SOURCE TEXT |
______

As previously detailed, correct performance generally requires that the remote executor machine be the NFS client's primary translator machine (the one whose /afs directory is mounted at the /afs directory on the NFS client). The requirement holds for all users accessing AFS from the NFS client, so it is usually simplest to create the .AFSSERVER file in the NFS client's root directory. The main reason to create the file in a user's home directory or to set the AFSSERVER environment variable in the current command shell is that the user needs to switch to a different translator machine, perhaps because the original one has become inaccessible.

Similarly, it generally makes sense to create the .AFSCONF file in the NFS client's root directory. Creating it in the user's home directory or setting the AFSCONF environment variable in the current command shell is useful mostly when there is a reason to specify a different set of database server machines for the cell, perhaps in a testing situation.

Delayed Writes for Files Saved on NFS Client Machines

When an application running on an AFS client machine issues the close or fsync system call on a file, the Cache Manager by default performs a synchronous write of the data to the File Server. (For further discussion, see AFS Implements Save on Close and Enabling Asynchronous Writes.)

To avoid degrading performance for the AFS users working on a translator machine, AFS does not perform synchronous writes for applications running on the translator machine's NFS clients. Instead, one of the Cache Manager daemons (the maintenance daemon) checks every 60 seconds for chunks in the cache that contain data saved on NFS clients, and writes their contents to the File Server. This does not guarantee that data saved on NFS clients is written to the File Server within 60 seconds, but only that the maintenance daemon checks for and begins the write of data at that interval.

Furthermore, AFS always ignores the fsync system call as issued on an NFS client. The call requires an immediate and possibly time-consuming response from the File Server, which potentially causes delays for other AFS clients of the File Server. NFS version 3 automatically issues the fsync system call directly after the close call, but the Cache Manager ignores it and handles the operation just like a regular close.

The delayed write mechanism means that there is usually a delay between the time when an NFS application issues the close or fsync system call on a file and the time when the changes are recorded at the File Server, which is when they become visible to users working on other AFS client machines (either directly or on its NFS clients). The delay is likely to be longer than for files saved by users working directly on an AFS client machine.

______

THE DATA |
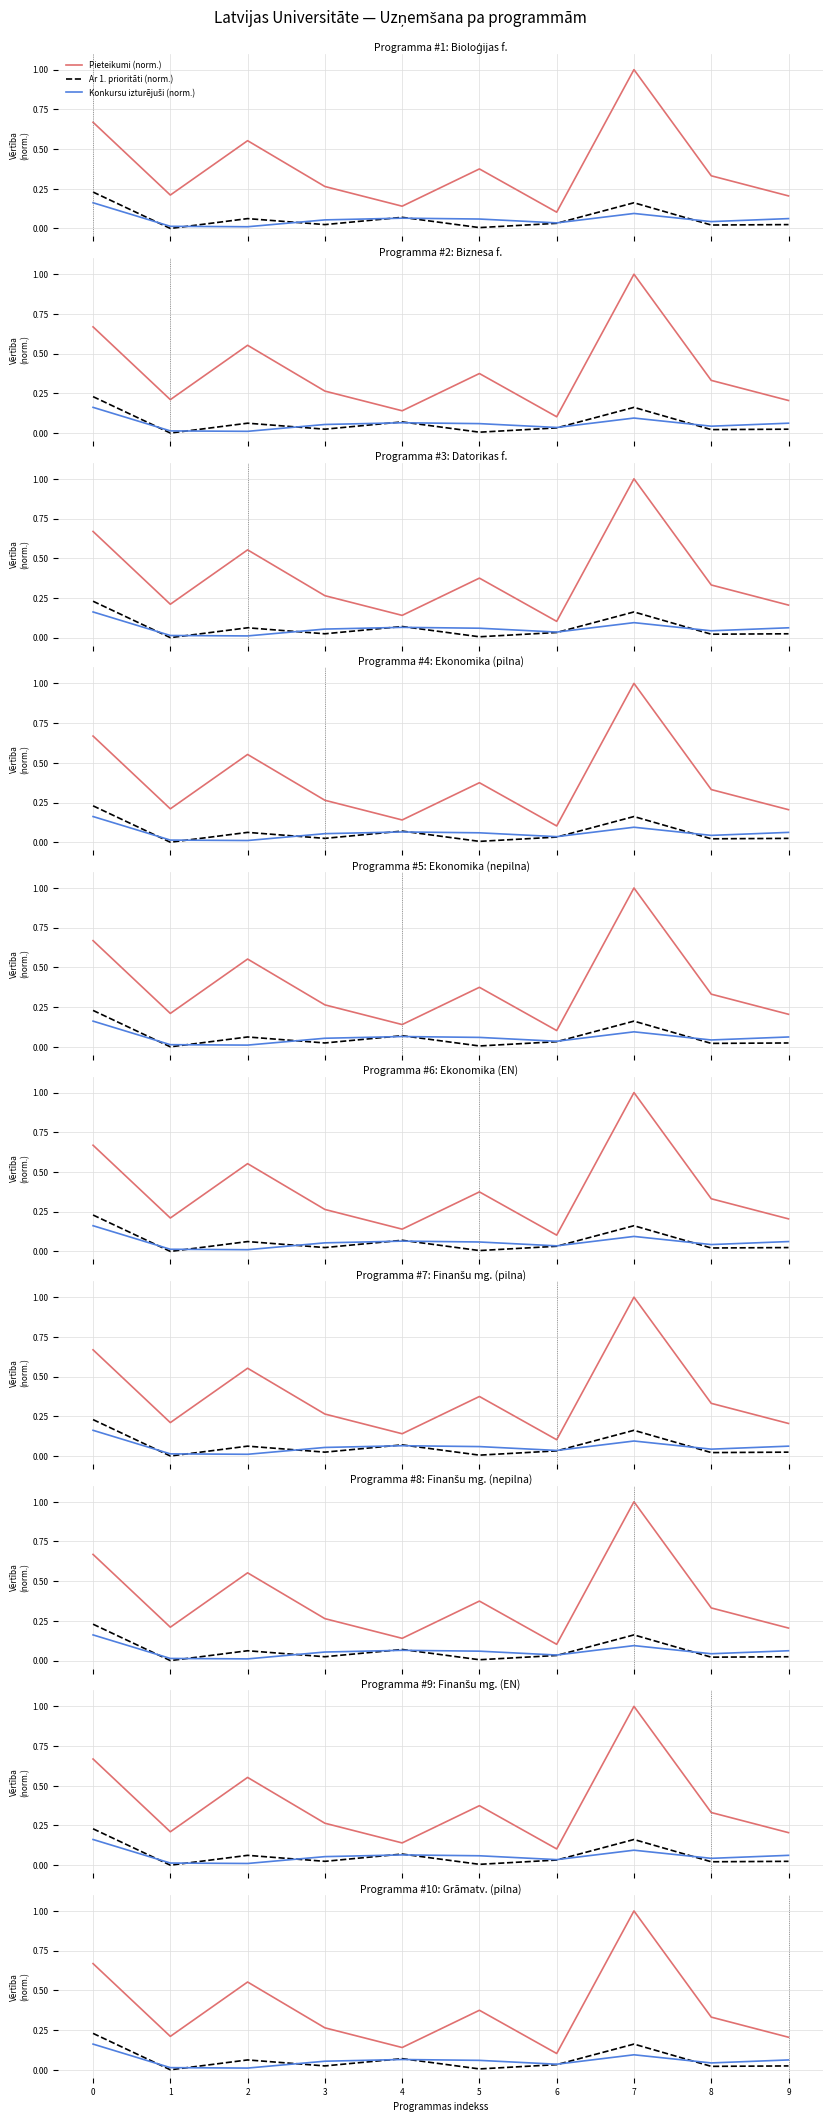

Reading left to right, what are all the values shown in this chart?

Pieteikumi (norm.): 0.7	0.2	0.6	0.3	0.1	0.4	0.1	1.0	0.3	0.2
Ar 1. prioritāti (norm.): 0.2	0.0	0.1	0.0	0.1	0.0	0.0	0.2	0.0	0.0
Konkursu izturējuši (norm.): 0.2	0.0	0.0	0.1	0.1	0.1	0.0	0.1	0.0	0.1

______

Print the passage of the AFS translator machine text above that begins with the words containing "When an application" and ends with "Enabling Asynchronous Writes.)", copying it word for word.

EXERCISE OUTPUT |
When an application running on an AFS client machine issues the close or fsync system call on a file, the Cache Manager by default performs a synchronous write of the data to the File Server. (For further discussion, see AFS Implements Save on Close and Enabling Asynchronous Writes.)